Industrial warehouse space, once a dud in real estate, is now closing in on prom queen status, as more retail goes online and as the housing market recovers.
“Amazon is at the forefront of a larger trend that has seen demand for well-located logistics centers, very close to major urban centers increase sharply,” said Sam Chandan of Chandan Economics. “It’s some of the best performing space that we see in commercial real estate right now, across all property types.”
Warehouses are the strongest prospect for both investment and development in 2014, according to the latest PWC Investor Survey. Two thirds of respondents deemed warehouses a “buy.”
“That’s the highest of all the real estate food groups,” said PWC partner Mitch Roschelle. “The online retailers have struggled to figure out how to get the goods closer and closer and closer to where the people live.”
As Amazon starts moving its products closer to its customers, others will likely follow suit, meaning more need for those smaller distribution centers that are closer to major metropolitan areas.
“They [Amazon] are probably the most creative and forward-looking people in this space, and seeing this type of thing doesn’t surprise me,” said Jack Cuneo, CEO of Chambers Street Properties. “It’s a great model, so you’re going to see more people emulating what they do and more need on their part for space.”
Chambers Street, a real estate investment trust based in Princeton, N.J., owns six Amazon fulfillment centers, three in the United States and three overseas. While these are larger properties, Cuneo says a system like Amazon is proposing might move the retailer out of some of the larger facilities and into smaller ones.
That is already happening with smaller retailers. The warehouse industry can thank them for much of its recovery.
“It started with big box retailers, but in the last several quarters we’re seeing growing demand from the smaller businesses as well,” said Frank Cohen, senior managing director in Blackstone’s Real Estate Group. Cohen is responsible for Blackstone’s industrial venture investments, which include over 45 million square feet of facilities across the U.S.
“Small mom and pops are getting into the e-commerce game now as well,” added Cohen, who says he looks for well-located properties and, “appropriate spaces.”
As demand and rents increase, it should come as no surprise that warehouse development is on the rise as well, especially speculative construction. About 62 percent of the 59 million square feet under construction at the end of the third quarter of 2013 was being built without signed tenants, according to a report from CoStar, a commercial real estate data firm.
While it might seem like a better play to buy older, distressed warehouses, that is not where investors are heading. Today’s modern distribution systems require state-of-the-art facilities.
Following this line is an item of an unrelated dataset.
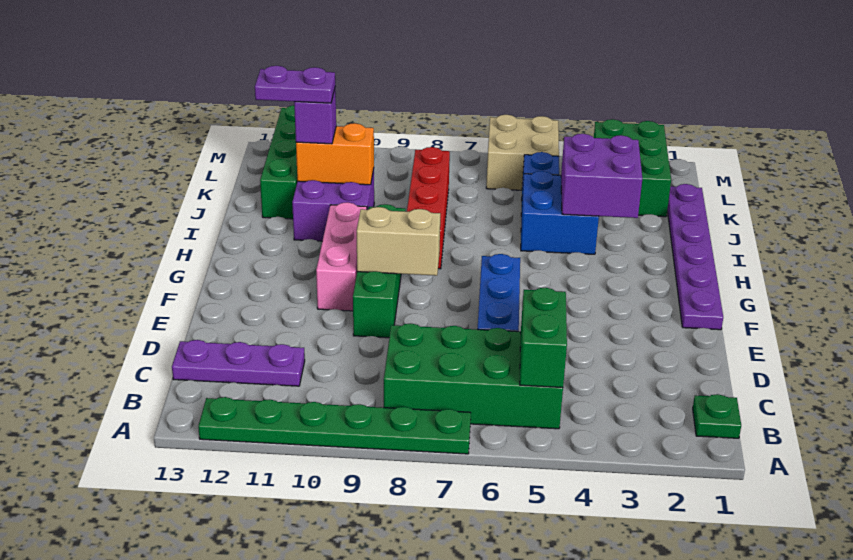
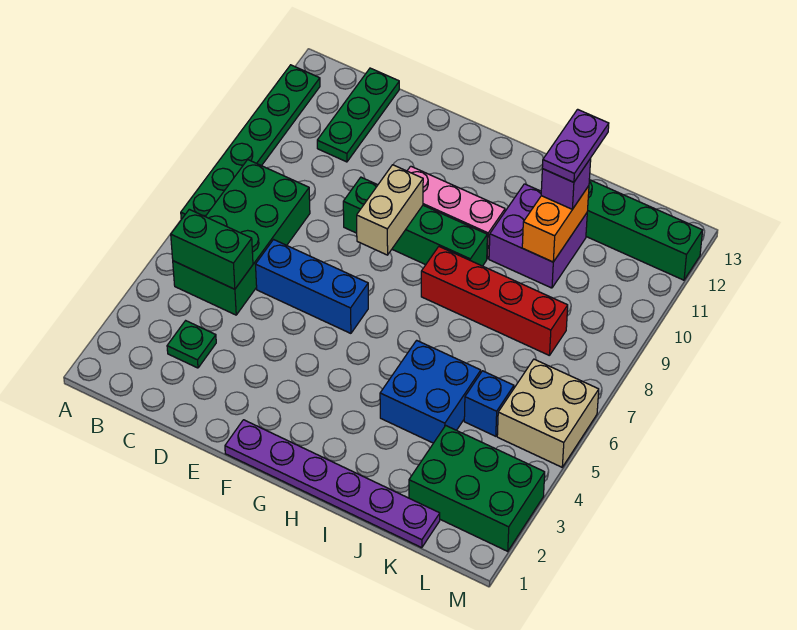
green 1x1 plate [693,394,741,438] -> green 1x1 plate moved to [167,321,216,368]
purple 1x3 plate [172,340,305,386] -> green 1x3 plate [317,68,399,162]
purple 2x2 brick [561,134,642,218] -> none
That is why new product is in the highest demand.
“There will be more warehouse development because it’s the easiest and quickest to build, and there’s a tremendous amount of obsolescence in warehouse,” said Roschelle. “You need a robotic kind of model.”
Bigger warehouses may actually be moving out of favor, as retailers continue their quest to expedite deliveries. Amazon tends to build big warehouses, further away from populated areas.
“When you lease to bigger tenants, there is a lot of risk if those tenants don’t renew,” said Alexander Goldfarb, a commercial REIT analyst at Sandler O’Neill. “As a landlord, you’d rather deal with smaller tenants, where there is more negotiating power.”
While Amazon has the scale to build its own space, they also sign some very big leases, and they are not alone.
“Demand for logistics is growing faster than for other types of space because online retail sales are outperforming bricks-and-mortar in so many product categories,” said Chandan. “Proximity to the customer and speed of delivery are a big part of the competitive equation for online retailers.”
All this recovery and demand in the warehouse sector is coming despite a still-weak housing recovery, but as builders and home improvement specialists come back to the market, they will only add fuel to the fire, needing more space to store their tile, pipes and lumber. California is already seeing it.
This new shift to close-in markets will mean higher costs for land and construction. Developers will now be in competition with office and brick-and-mortar retailers, but given the potential rewards in the new age of e-commerce, they are unlikely to back away.